SUPPLIED DATA
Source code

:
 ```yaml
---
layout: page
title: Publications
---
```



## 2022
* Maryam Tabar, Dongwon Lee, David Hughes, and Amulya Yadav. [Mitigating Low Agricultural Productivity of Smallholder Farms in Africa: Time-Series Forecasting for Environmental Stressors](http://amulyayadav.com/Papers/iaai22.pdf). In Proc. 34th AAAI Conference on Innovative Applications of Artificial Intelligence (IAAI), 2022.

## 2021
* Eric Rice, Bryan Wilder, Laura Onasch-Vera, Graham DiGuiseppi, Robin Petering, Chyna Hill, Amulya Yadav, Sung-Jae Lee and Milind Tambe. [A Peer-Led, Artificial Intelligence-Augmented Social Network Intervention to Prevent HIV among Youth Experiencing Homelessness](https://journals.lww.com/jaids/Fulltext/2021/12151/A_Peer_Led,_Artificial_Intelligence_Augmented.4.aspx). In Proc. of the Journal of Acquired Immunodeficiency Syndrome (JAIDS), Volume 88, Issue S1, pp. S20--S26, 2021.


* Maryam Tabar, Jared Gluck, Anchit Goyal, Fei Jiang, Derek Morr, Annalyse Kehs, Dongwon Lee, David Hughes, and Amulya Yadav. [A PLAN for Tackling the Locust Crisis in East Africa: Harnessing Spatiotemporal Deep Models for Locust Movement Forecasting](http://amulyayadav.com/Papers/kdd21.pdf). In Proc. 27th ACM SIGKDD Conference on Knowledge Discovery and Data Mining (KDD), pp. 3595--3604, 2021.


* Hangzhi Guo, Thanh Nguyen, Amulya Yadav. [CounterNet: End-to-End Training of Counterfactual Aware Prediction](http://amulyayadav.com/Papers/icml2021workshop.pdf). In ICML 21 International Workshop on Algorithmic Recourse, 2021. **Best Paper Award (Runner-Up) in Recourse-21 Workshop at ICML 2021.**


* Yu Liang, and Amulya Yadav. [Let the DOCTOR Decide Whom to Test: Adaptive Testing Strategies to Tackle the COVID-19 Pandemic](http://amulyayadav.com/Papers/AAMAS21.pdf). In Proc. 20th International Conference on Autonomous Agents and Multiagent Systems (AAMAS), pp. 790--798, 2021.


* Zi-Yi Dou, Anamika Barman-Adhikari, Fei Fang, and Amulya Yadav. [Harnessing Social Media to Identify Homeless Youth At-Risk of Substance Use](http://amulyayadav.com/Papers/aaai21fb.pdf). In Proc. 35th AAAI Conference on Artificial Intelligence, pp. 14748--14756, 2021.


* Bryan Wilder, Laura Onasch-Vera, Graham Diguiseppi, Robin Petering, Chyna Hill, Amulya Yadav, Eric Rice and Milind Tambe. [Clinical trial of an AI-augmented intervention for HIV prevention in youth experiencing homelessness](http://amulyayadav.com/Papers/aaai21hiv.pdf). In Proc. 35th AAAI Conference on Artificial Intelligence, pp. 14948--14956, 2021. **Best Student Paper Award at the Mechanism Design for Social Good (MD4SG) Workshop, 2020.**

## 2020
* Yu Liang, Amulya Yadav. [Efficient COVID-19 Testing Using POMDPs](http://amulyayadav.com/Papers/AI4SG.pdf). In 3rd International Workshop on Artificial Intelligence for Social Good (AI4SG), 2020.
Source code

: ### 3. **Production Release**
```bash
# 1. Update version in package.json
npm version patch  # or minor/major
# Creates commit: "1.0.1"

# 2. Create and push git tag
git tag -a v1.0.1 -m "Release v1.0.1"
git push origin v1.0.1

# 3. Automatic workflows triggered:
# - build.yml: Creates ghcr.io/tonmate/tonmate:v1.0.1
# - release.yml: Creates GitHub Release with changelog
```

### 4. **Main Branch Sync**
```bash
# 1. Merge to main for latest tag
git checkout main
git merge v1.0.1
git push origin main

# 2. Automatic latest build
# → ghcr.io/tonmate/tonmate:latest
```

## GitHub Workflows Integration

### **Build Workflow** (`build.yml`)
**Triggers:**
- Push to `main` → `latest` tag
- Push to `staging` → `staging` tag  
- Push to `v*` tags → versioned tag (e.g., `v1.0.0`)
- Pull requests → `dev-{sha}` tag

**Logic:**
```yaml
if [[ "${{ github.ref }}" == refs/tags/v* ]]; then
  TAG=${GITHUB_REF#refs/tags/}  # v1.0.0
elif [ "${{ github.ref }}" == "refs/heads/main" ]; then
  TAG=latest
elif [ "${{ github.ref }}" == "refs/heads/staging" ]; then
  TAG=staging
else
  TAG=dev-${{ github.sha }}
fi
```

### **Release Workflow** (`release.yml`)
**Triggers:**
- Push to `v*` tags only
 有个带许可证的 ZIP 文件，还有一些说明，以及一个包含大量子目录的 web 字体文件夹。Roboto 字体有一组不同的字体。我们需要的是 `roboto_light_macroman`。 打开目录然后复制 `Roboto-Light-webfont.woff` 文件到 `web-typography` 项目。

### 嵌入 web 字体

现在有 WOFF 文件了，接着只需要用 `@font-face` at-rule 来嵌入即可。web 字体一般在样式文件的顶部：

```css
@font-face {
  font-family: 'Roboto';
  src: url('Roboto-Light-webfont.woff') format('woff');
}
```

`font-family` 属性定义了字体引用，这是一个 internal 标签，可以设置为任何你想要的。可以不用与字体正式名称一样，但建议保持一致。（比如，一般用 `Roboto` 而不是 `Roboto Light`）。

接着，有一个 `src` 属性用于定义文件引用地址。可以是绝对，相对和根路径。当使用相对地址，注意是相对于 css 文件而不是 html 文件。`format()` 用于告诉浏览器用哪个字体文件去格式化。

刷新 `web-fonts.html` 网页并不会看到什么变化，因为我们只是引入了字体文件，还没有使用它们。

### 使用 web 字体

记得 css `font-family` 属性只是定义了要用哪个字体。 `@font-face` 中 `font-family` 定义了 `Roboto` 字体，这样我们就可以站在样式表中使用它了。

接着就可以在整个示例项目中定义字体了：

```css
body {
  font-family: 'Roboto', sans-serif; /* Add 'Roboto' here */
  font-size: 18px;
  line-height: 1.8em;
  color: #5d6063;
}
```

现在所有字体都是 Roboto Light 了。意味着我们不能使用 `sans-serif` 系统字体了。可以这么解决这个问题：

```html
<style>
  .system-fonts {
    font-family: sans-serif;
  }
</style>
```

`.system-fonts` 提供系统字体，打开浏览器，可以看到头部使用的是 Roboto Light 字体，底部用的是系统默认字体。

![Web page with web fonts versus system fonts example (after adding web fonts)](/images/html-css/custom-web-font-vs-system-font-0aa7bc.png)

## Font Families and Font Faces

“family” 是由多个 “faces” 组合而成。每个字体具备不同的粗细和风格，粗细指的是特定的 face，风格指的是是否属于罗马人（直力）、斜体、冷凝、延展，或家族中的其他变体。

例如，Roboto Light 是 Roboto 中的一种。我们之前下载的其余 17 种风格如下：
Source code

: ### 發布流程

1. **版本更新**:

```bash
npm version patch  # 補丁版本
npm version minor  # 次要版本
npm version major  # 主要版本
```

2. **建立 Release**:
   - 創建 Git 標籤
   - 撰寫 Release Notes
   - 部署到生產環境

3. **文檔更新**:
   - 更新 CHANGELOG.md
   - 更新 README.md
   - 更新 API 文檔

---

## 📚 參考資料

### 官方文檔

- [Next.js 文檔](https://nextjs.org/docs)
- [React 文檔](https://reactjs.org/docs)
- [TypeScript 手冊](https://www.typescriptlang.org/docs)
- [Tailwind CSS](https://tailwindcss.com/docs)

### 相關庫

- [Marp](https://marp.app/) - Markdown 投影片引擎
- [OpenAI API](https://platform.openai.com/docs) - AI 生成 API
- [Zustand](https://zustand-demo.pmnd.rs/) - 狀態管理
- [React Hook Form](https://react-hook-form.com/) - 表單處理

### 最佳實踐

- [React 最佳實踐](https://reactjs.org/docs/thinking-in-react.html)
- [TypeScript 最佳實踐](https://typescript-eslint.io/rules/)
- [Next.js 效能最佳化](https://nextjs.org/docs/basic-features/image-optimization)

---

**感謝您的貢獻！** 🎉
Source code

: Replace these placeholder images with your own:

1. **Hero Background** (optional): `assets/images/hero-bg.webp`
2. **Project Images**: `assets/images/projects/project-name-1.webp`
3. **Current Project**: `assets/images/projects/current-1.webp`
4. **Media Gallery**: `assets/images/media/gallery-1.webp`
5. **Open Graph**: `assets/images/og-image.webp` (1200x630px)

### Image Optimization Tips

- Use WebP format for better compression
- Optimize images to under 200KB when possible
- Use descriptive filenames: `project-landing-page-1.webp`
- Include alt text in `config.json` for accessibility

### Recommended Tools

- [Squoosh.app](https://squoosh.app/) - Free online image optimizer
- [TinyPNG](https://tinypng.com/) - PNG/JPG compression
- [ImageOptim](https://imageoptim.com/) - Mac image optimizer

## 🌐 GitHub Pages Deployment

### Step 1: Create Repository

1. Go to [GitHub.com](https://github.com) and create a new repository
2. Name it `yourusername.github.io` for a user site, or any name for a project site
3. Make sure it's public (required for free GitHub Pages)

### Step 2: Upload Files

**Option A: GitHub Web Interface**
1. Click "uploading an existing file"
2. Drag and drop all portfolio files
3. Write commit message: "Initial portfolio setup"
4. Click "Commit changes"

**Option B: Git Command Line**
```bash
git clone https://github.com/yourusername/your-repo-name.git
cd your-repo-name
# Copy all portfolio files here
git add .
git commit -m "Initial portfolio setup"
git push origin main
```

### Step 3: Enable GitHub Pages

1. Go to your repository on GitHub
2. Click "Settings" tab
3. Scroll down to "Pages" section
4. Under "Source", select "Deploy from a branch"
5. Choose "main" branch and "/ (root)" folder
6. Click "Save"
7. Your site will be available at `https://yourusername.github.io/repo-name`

WORK ITEM
Search the listing above for the word "TypeScript", and copy every line that has it.

SOLUTION FOR THIS TASK
- [TypeScript 手冊](https://www.typescriptlang.org/docs)
- [TypeScript 最佳實踐](https://typescript-eslint.io/rules/)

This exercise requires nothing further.